-------- Data for the task --------

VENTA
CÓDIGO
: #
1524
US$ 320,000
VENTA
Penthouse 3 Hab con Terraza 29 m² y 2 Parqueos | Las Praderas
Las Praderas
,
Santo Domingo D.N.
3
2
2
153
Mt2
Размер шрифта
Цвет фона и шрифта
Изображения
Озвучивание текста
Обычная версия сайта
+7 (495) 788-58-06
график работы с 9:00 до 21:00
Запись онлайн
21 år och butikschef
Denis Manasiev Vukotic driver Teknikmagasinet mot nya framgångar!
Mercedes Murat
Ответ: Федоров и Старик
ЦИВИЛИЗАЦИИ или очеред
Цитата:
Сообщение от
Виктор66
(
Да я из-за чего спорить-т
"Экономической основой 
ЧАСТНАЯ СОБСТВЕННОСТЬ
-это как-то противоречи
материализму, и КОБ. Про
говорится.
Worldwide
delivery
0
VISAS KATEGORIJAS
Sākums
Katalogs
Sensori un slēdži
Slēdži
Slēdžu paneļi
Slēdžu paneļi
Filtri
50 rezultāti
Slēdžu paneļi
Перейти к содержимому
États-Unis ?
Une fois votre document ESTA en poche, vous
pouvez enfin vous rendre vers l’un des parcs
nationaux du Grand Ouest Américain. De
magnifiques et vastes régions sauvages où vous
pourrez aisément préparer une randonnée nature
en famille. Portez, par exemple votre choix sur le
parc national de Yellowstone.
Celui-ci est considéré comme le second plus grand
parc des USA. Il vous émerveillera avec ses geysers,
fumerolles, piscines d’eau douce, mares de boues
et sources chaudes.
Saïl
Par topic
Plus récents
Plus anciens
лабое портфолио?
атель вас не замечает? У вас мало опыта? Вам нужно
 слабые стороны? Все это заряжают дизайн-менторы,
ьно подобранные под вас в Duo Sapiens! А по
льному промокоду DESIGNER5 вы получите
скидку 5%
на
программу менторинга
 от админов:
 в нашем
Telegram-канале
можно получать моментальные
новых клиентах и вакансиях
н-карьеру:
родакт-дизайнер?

--------

> _Instruction_
Which lines above contain the word "votre"? List them.

> _Task answer_
Une fois votre document ESTA en poche, vous
en famille. Portez, par exemple votre choix sur le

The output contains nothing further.